Inzwischen hat der IWF eingeräumt, dass er die Folgen der Kürzungspolitik falsch eingeschätzt hat. Dennoch wird diese Politik fortgesetzt. Der Wahnsinn hat offensichtlich Methode. Denn Wahnsinn ist – um mit Albert Einstein zu reden –, wenn man immer wieder das Gleiche tut, aber andere Ergebnisse erwartet. Die Notkredite kaufen immer nur Zeit. Wenn die Finanzhilfen aber mit wirtschaftlich schädlichen Sparauflagen einhergehen, verstreicht die Zeit ungenutzt. Griechenland und die anderen Krisenländer können aus ihren Schuldenbergen nur herauswachsen. Dafür muss aber Schluss sein mit dem Spardiktat.

Regierungswechsel und politische Erpressung

Bei den Wahlen im Januar 2015 hat die griechische Bevölkerung die konservative Regierung abgewählt. Sie hatte die Nase voll vom Spardiktat. Stärkste politische Kraft wurde das Linksbündnis Syriza.

Syriza hatte im Wahlkampf für ein Ende der Kürzungspolitik, für Sozialprogramme, für eine Reorganisation des Staates, für eine Überprüfung der geplanten Privatisierungen und für einen Schuldenschnitt geworben. Zudem kündigte Syriza an, Korruption, Vetternwirtschaft und Steuerhinterziehung zu bekämpfen sowie Arbeitnehmerrechte zu stärken. Der Mindestlohn sollte wieder erhöht und das Tarifsystem gestärkt werden. Bezahlt werden sollten die Maßnahmen mit der Eintreibung von Steuerrückständen, der Bekämpfung von Steuerhinterziehung, aus einem EU-finanzierten Fonds für die Bankenstabilisierung und aus vorhandenen EU-Struktur- und Investitionsfonds.

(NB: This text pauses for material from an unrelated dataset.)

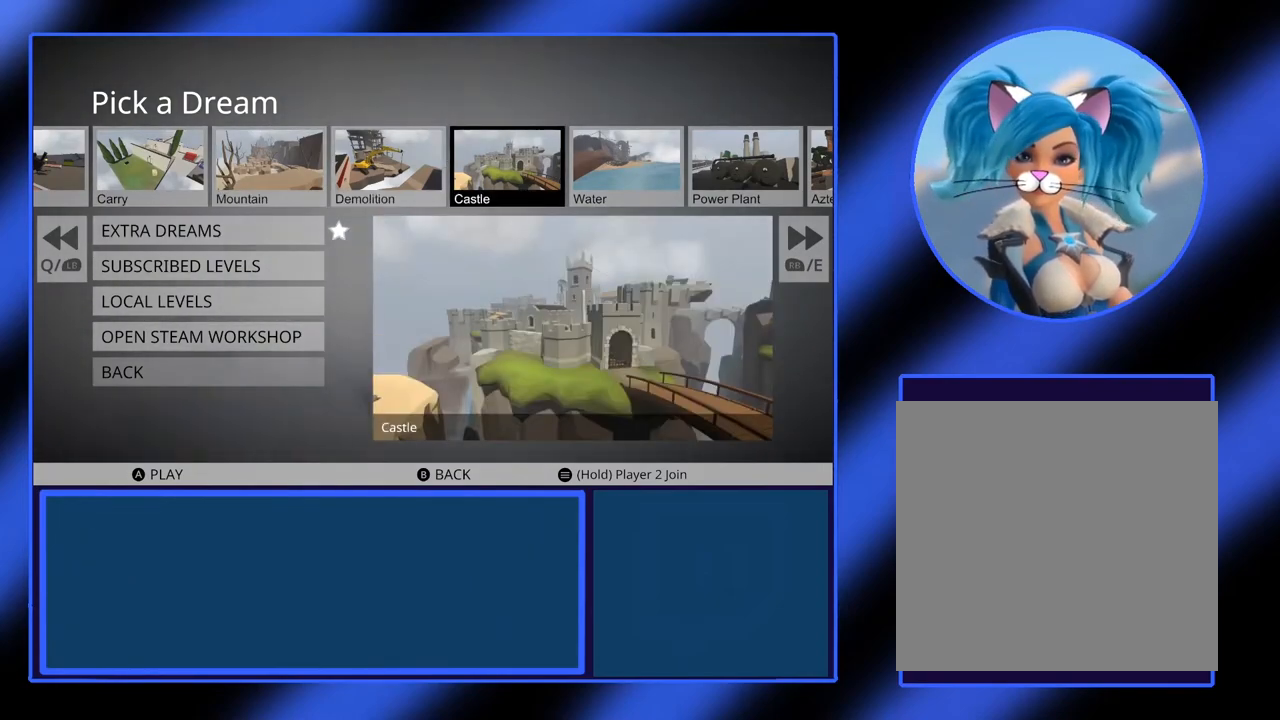
{"buttons": [], "left_stick": "center", "events": []}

Nach gewonnener Wahl bildete Syriza eine Koalitionsregierung mit den rechtspopulistischen unabhängigen Griechen. Entgegen den Hoffnungen der neuen Regierung verweigerte sich die Troika kategorisch Verhandlungen über einen Schuldenerlass. Griechenland musste damit die alten Schulden weiter bedienen. Insgesamt werden allein 2015 Rückzahlungen an den IWF und die EZB von über 17 Milliarden Euro fällig. Die Einnahmen der griechischen Regierung reichen aber gerade aus, die laufenden Staatsausgaben zu finanzieren. Für Rückzahlungen, die die neue Regierung zunächst noch leistete, fehlt das Geld. Deshalb ist die griechische Regierung auf weitere Kredite, auf ein neues „Hilfsprogramm“ angewiesen.

Um die alten Schulden zu bedienen, ist die Regierung auf weitere Kredite angewiesen.

Besonders die deutsche Regierung drängte auf eine Fortsetzung der neoliberalen Schocktherapie. Für frische Kredite von der EU und dem IWF sollte unter anderem die Mehrwertsteuer weiter erhöht, die Renten weiter gekürzt und öffentliches Eigentum privatisiert werden.

Die Tsipras-Regierung legte sich aber auch selbst Fesseln an. In den ersten fünf Monaten konzentrierte sie sich auf die Verhandlungen mit den Gläubigern. Um nicht auch noch die heimischen Eliten (Wirtschaft, Kirche, Militär) gegen sich aufzubringen, riskierte die neue Regierung im Inland keine Konflikte und setzte nur wenige Forderungen des Wahlprogrammes um. Darunter allerdings ein Gesetz zur Bekämpfung der humanitären Krise. Deutliche Signale, dass sie es ernst meint mit Bekämpfung von Korruption und Steuerhinterziehung, hat sie nicht gesetzt.

Mit dem Rücken zur Wand befragte die griechische Regierung schließlich im Juli 2015 ihr Volk, ob es die gescheiterte Troika-Politik fortsetzen will. Das Ergebnis des Referendums war ein klares Nein zum Kürzungsdiktat. In Brüssel wurde der Wille des griechischen Volkes jedoch ignoriert. Schon in der Woche vor dem Referendum hatte die EZB den Geldhahn fast ganz zugedreht. Sie gewährte den griechischen Banken keine weiteren Liquiditätshilfen mehr. Daraufhin sah sich die griechische Regierung gezwungen, die Banken zu schließen und Kapitalverkehrskontrollen einzuführen. Die Krise verschärfte sich.


Zahlmeister Deutschland?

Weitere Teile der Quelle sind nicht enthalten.